Department of Biology, Indiana University, Bloomington, IN, USA.
Center for the Ecology of Infectious Disease, College of Veterinary Medicine, University of Georgia, Athens, GA, USA.
Proc Biol Sci. 2020 Sep 30;287(1935):20201829. doi: 10.1098/rspb.2020.1829. Epub 2020 Sep 16.

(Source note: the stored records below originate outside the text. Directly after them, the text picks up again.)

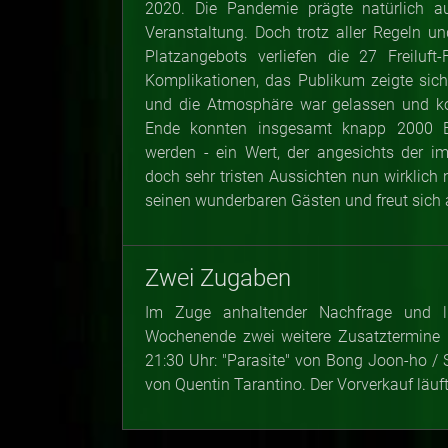
2020. Die Pandemie prägte natürlich 
Veranstaltung. Doch trotz aller Regeln un
Platzangebots verliefen die 27 Freiluft
Komplikationen, das Publikum zeigte sic
und die Atmosphäre war gelassen und 
Ende konnten insgesamt knapp 2000 B
werden - ein Wert, der angesichts der i
doch sehr tristen Aussichten nun wirklich 
seinen wunderbaren Gästen und freut sich
Zwei Zugaben
Im Zuge anhaltender Nachfrage und 
Wochenende zwei weitere Zusatztermine mi
21:30 Uhr: "Parasite" von Bong Joon-ho /
von Quentin Tarantino. Der Vorverkauf läuft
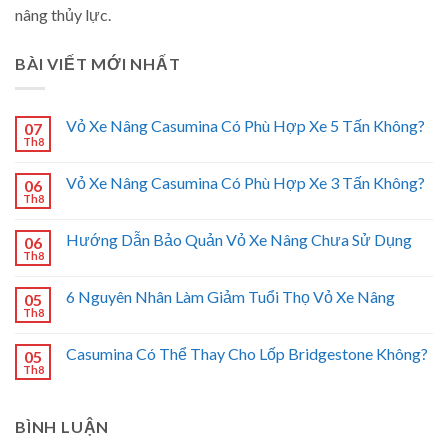
nâng thủy lực.
BÀI VIẾT MỚI NHẤT
Vỏ Xe Nâng Casumina Có Phù Hợp Xe 5 Tấn Không?
07
Th8
Vỏ Xe Nâng Casumina Có Phù Hợp Xe 3 Tấn Không?
06
Th8
Hướng Dẫn Bảo Quản Vỏ Xe Nâng Chưa Sử Dụng
06
Th8
6 Nguyên Nhân Làm Giảm Tuổi Thọ Vỏ Xe Nâng
05
Th8
Casumina Có Thể Thay Cho Lốp Bridgestone Không?
05
Th8
BÌNH LUẬN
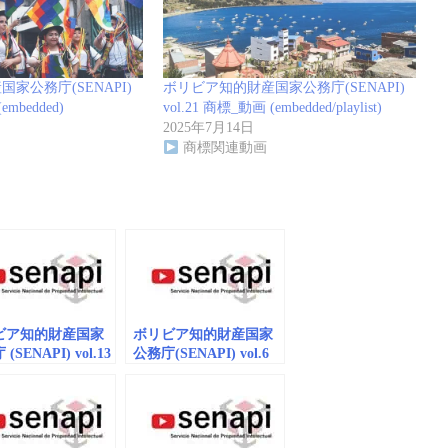
家公務庁(SENAPI)
ボリビア知的財産国家公務庁(SENAPI)
embedded)
vol.21 商標_動画 (embedded/playlist)
2025年7月14日
商標関連動画
ビア知的財産国家
ボリビア知的財産国家
(SENAPI) vol.13
公務庁(SENAPI) vol.6
画 (embedded)
商標_動画
（embedded）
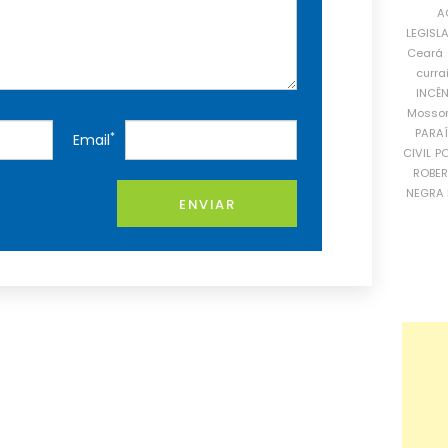
A
LEGISL
Ceará
curra
INCÊ
Mosso
PARA
*
Email
CIVIL
PO
ROBE
NEGRA 
ENVIAR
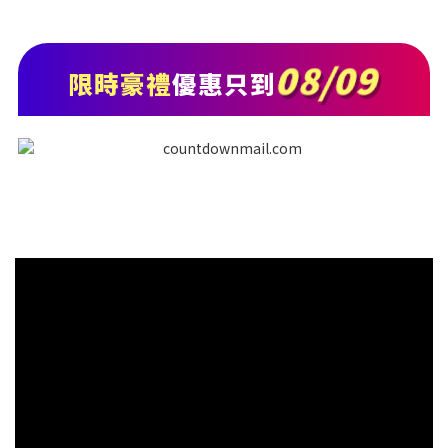
08/09
限時豪禮
優惠只到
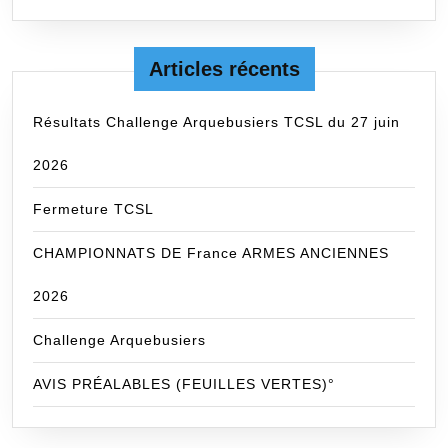
Articles récents
Résultats Challenge Arquebusiers TCSL du 27 juin
2026
Fermeture TCSL
CHAMPIONNATS DE France ARMES ANCIENNES
2026
Challenge Arquebusiers
AVIS PRÉALABLES (FEUILLES VERTES)°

Annual migration is common across animal taxa and can dramatically shape the spatial and temporal patterns of infectious disease. Although migration can decrease infection prevalence in some contexts, these energetically costly long-distance movements can also have immunosuppressive effects that may interact with transmission processes in complex ways. Here, we develop a mechanistic model for the reactivation of latent infections driven by physiological changes or energetic costs associated with migration (i.e. 'migratory relapse') and its effects on disease dynamics. We determine conditions under which migratory relapse can amplify or reduce infection prevalence across pathogen and host traits (e.g. infectious periods, virulence, overwinter survival, timing of relapse) and transmission phenologies. We show that relapse at either the start or end of migration can dramatically increase prevalence across the annual cycle and may be crucial for maintaining pathogens with low transmissibility and short infectious periods in migratory populations. Conversely, relapse at the start of migration can reduce the prevalence of highly virulent pathogens by amplifying culling of infected hosts during costly migration, especially for highly transmissible pathogens and those transmitted during migration or the breeding season. Our study provides a mechanistic foundation for understanding the spatio-temporal patterns of relapsing infections in migratory hosts, with implications for zoonotic surveillance and understanding how infection patterns will respond to shifts in migratory propensity associated with environmental change. Further, our work suggests incorporating within-host processes into population-level models of pathogen transmission may be crucial for reconciling the range of migration-infection relationships observed across migratory species.
动物类群中普遍存在年度迁徙现象,这会显著影响传染病的时空模式。尽管迁徙可以在某些情况下降低感染率,但这些能量消耗巨大的长距离迁徙也可能产生免疫抑制作用,从而以复杂的方式与传播过程相互作用。在这里,我们针对由迁徙相关的生理变化或能量成本驱动的潜伏感染再激活(即“迁徙复发”)建立了一个机制模型,并探讨了其对疾病动态的影响。我们确定了在哪些条件下,迁徙复发可以放大或降低病原体和宿主特征(例如感染期、毒力、越冬存活率、复发时间)和传播物候之间的感染率。我们表明,在迁徙开始或结束时发生的复发可以在整个年度周期内显著增加感染率,这对于维持迁徙种群中传播性低和感染期短的病原体可能至关重要。相反,在迁徙开始时发生的复发可以通过在高成本迁徙期间放大对感染宿主的清除作用来降低高毒力病原体的流行率,尤其是对于高传染性病原体和在迁徙期间或繁殖季节传播的病原体。我们的研究为理解迁徙宿主中复发感染的时空模式提供了一个机制基础,这对人畜共患病监测以及了解感染模式如何应对与环境变化相关的迁徙倾向变化具有重要意义。此外,我们的工作表明,将宿主内过程纳入病原体传播的种群水平模型中对于协调在迁徙物种中观察到的一系列迁徙与感染关系可能至关重要。